EXCERPT TO READ:
◆ ◆ ◆ ◆ ◆ ◆ ◆
Macroeconomics — Unit 4: Internal and External Injections
Macroeconomics — Unit 4: Internal and External Injections. Practice questions to deepen understanding of money creation and internal/external injections. Online economics practice with full solutions and step-by-step explanations.
Internal and external injections practice — money creation, money multiplier, internal injection, external injection.
🔁 What is an internal injection?
🔁 Internal injection — definition:
An internal injection is an action by the public that changes the composition between cash (CA) and deposits (D), without changing the monetary base B.
Examples:
• A deposit into the bank: CA decreases, D increases
• A withdrawal from the bank: CA increases, D decreases
Effect on M:
The money supply M does change because the multiplier changes — but B stays constant.
🌐 What is an external injection?
🌐 External injection — definition:
An external injection is an action by the central bank that changes the monetary base B.
Main tools:
• Buying/selling government bonds
• Buying/selling foreign currency
• Monetary loans to commercial banks
• Changing the reserve ratio R
Effect on M:
ΔM = injection × multiplier (when paid through reserves)
ΔM = injection only (when paid through currency in circulation)
📈 What is a positive internal injection?
📈 Positive internal injection:
When the public deposits cash into the bank:
• CA (cash held by public) decreases
• D (deposits) increases
• B = CA + RZ stays the same (money just moves between sectors)
Effect on M:
M increases because the multiplier rises (more money is held as deposits, which can be lent out).
This is "positive" because M grows.
📉 What is a negative internal injection?
📉 Negative internal injection:
When the public withdraws cash from the bank:
• CA increases
• D decreases
• B stays the same
Effect on M:
M decreases because the multiplier falls (more money is held as cash, which the bank cannot lend out).
This is "negative" because M shrinks.
◆ ◆ ◆ ◆ ◆ ◆ ◆
Dataset items:
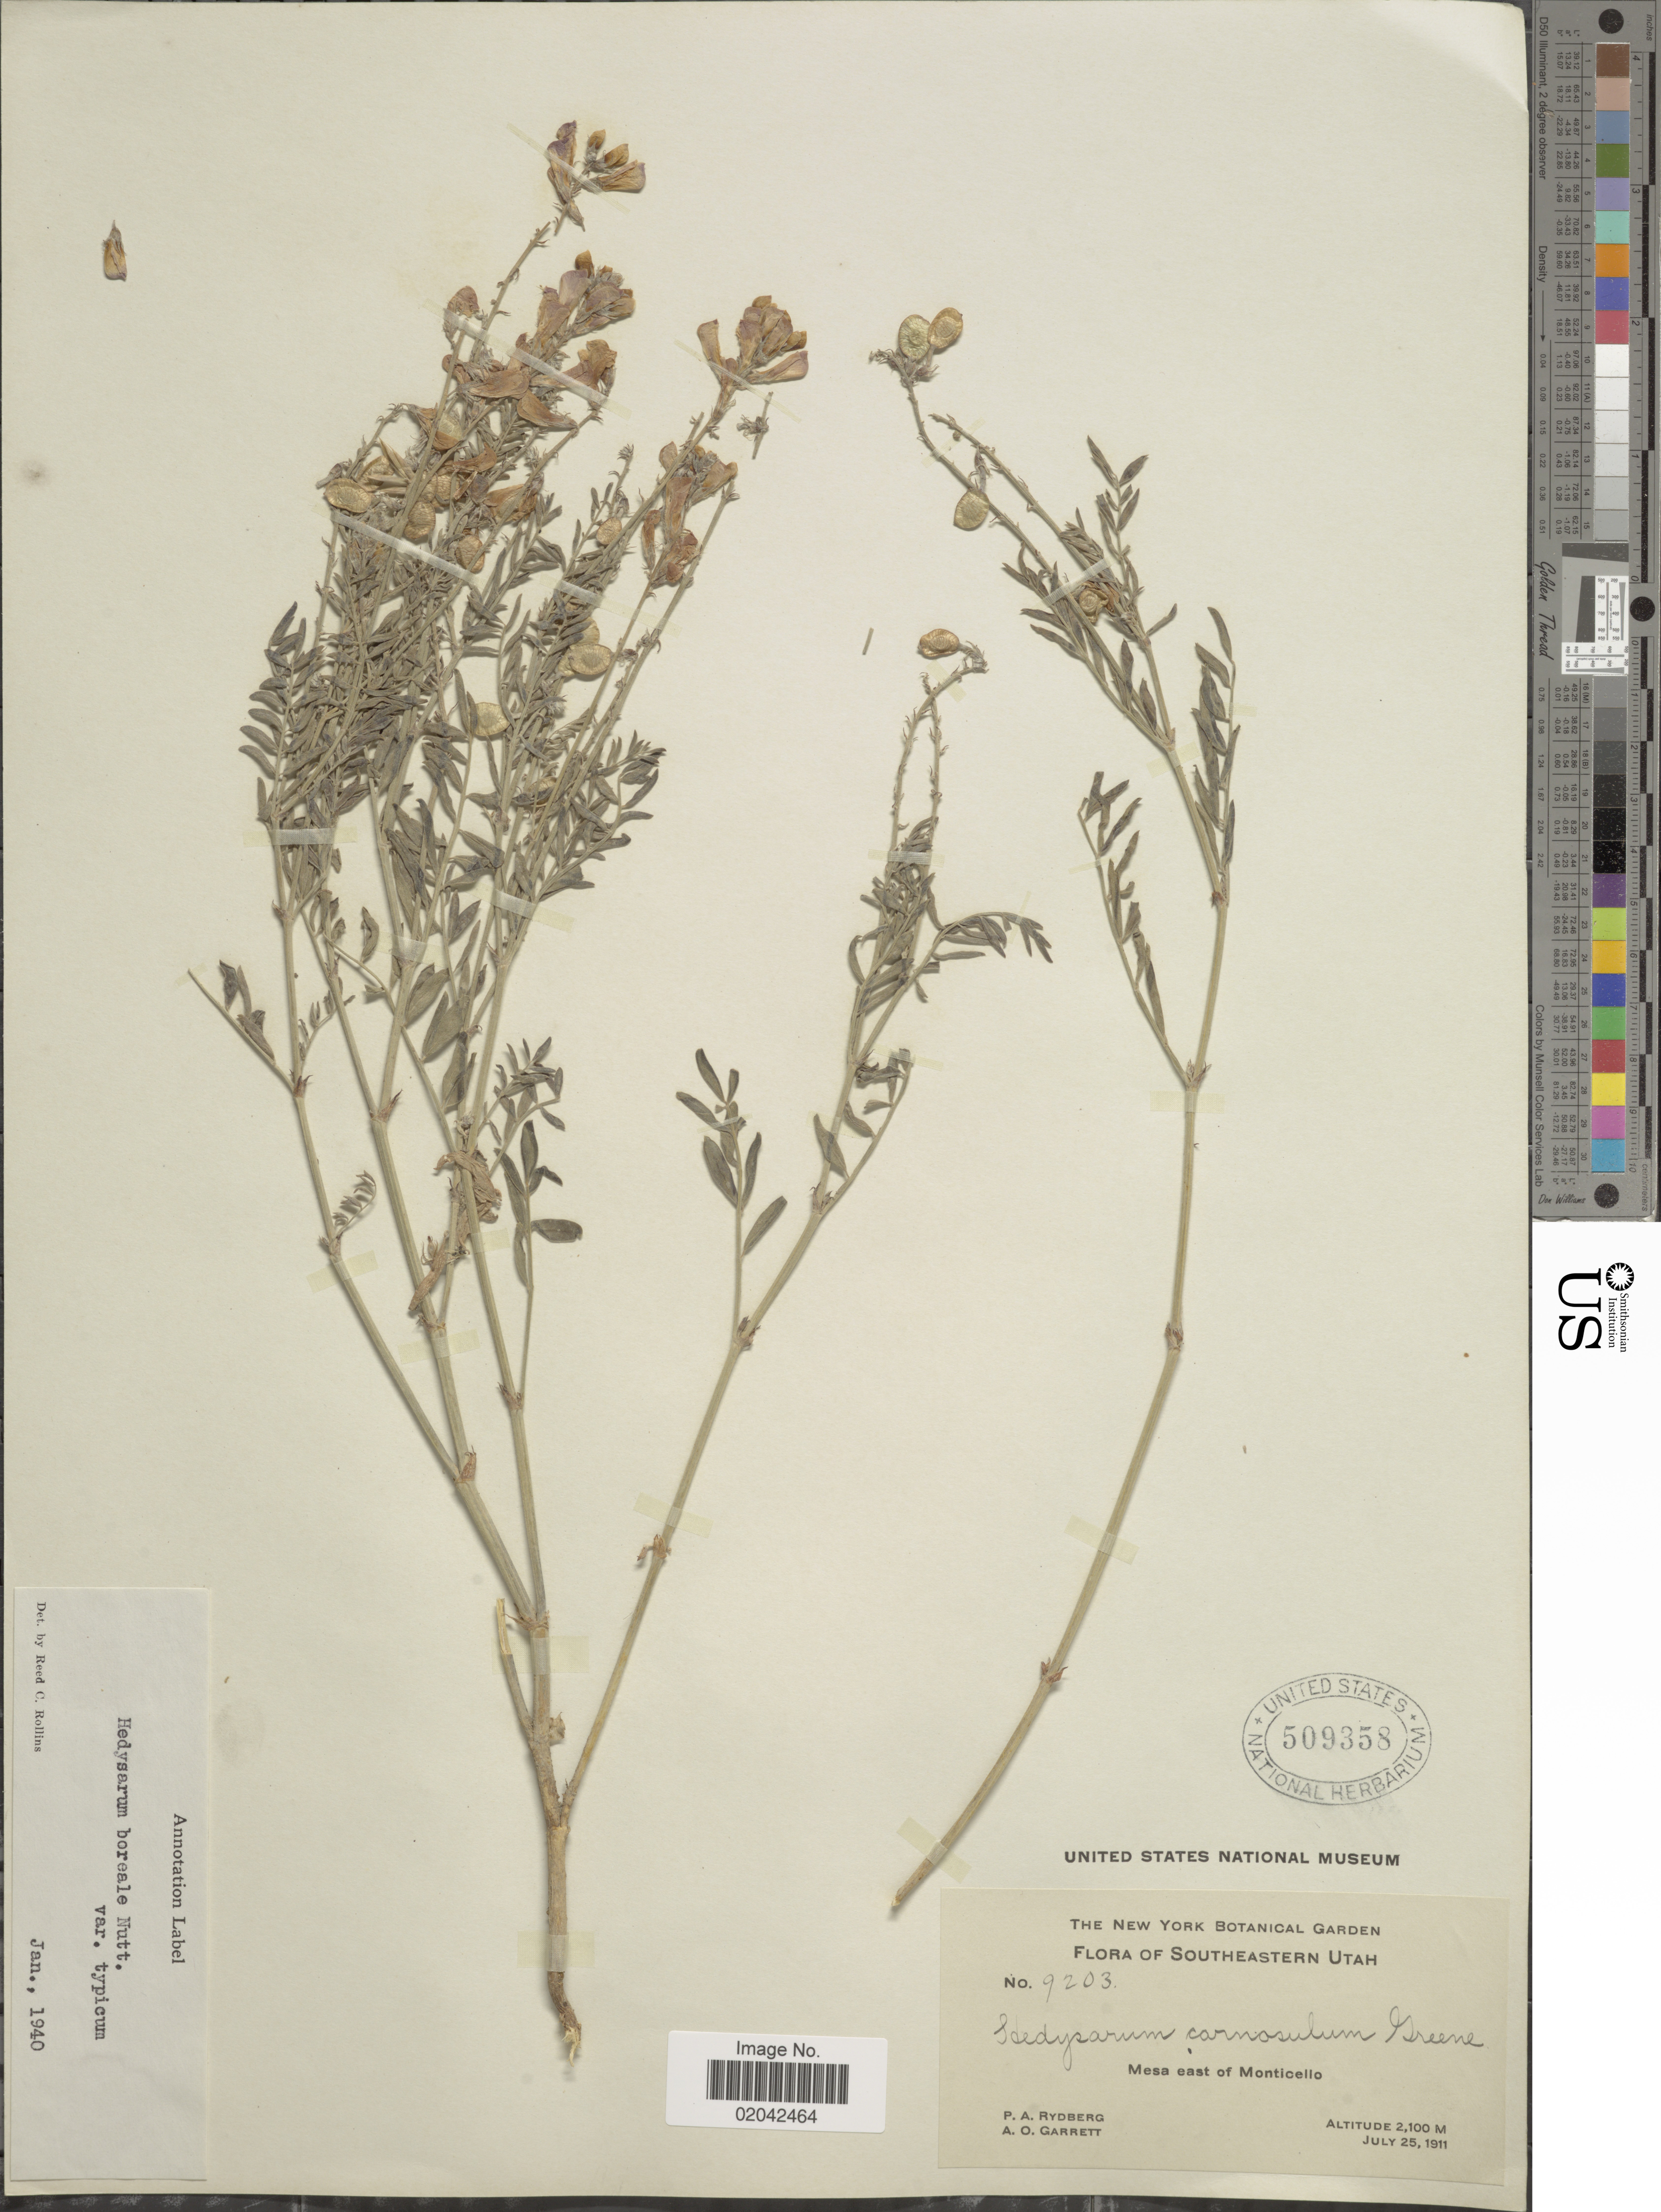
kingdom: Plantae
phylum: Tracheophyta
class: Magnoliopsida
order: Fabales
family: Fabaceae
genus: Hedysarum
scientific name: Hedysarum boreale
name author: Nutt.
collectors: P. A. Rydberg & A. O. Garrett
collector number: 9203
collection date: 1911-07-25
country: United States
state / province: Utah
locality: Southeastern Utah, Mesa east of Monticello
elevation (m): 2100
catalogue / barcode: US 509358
◆ ◆ ◆ ◆ ◆ ◆ ◆
STATED TASK 1: Rewrite the lesson on internal and external injections from "ΔM = injection only" up to and including "moves between sectors)", putting "accounts" in place of "sectors".
STATED TASK 2: Translate this sentence from the injections lesson into Spanish: "An external injection is an action by the central bank that changes the monetary base B."
STATED TASK 3: Continue the lesson on internal and external injections from where it stops.

WRITTEN RESPONSE 1:
ΔM = injection only (when paid through currency in circulation)
📈 What is a positive internal injection?
📈 Positive internal injection:
When the public deposits cash into the bank:
• CA (cash held by public) decreases
• D (deposits) increases
• B = CA + RZ stays the same (money just moves between accounts)

WRITTEN RESPONSE 2: Una inyección externa es una acción del banco central que modifica la base monetaria B.

WRITTEN RESPONSE 3:
🧮 The public deposited $100 into the bank. R = 0.2. What will be the change in the money supply?
🧮 Solution — positive internal injection:
Step 1: Identify the action
The public deposits $100 → CA decreases by 100, D increases by 100
Step 2: Compute the multiplier
multiplier = 1/R = 1/0.2 = 5
Step 3: Compute ΔM
The deposited $100 becomes new lending capacity:
ΔM = 100 × (1/R − 1) = 100 × (5 − 1) = +$400
💡 Note:
The $100 itself was already part of M (as cash). What's new is the additional $400 the bank can lend out due to the multiplier effect on the deposit.
📊 The public withdrew $200 from the bank. R = 0.25. What will be the change in the money supply?
📊 Solution — negative internal injection:
Step 1: Identify the action
The public withdraws $200 → CA increases by 200, D decreases by 200
Step 2: Compute the multiplier
multiplier = 1/R = 1/0.25 = 4
Step 3: Compute ΔM
ΔM = −200 × (1/R − 1) = −200 × (4 − 1) = −$600
💡 Note:
The $200 itself stays in M (as cash). What's lost is the $600 of multiplied lending capacity that the bank can no longer extend.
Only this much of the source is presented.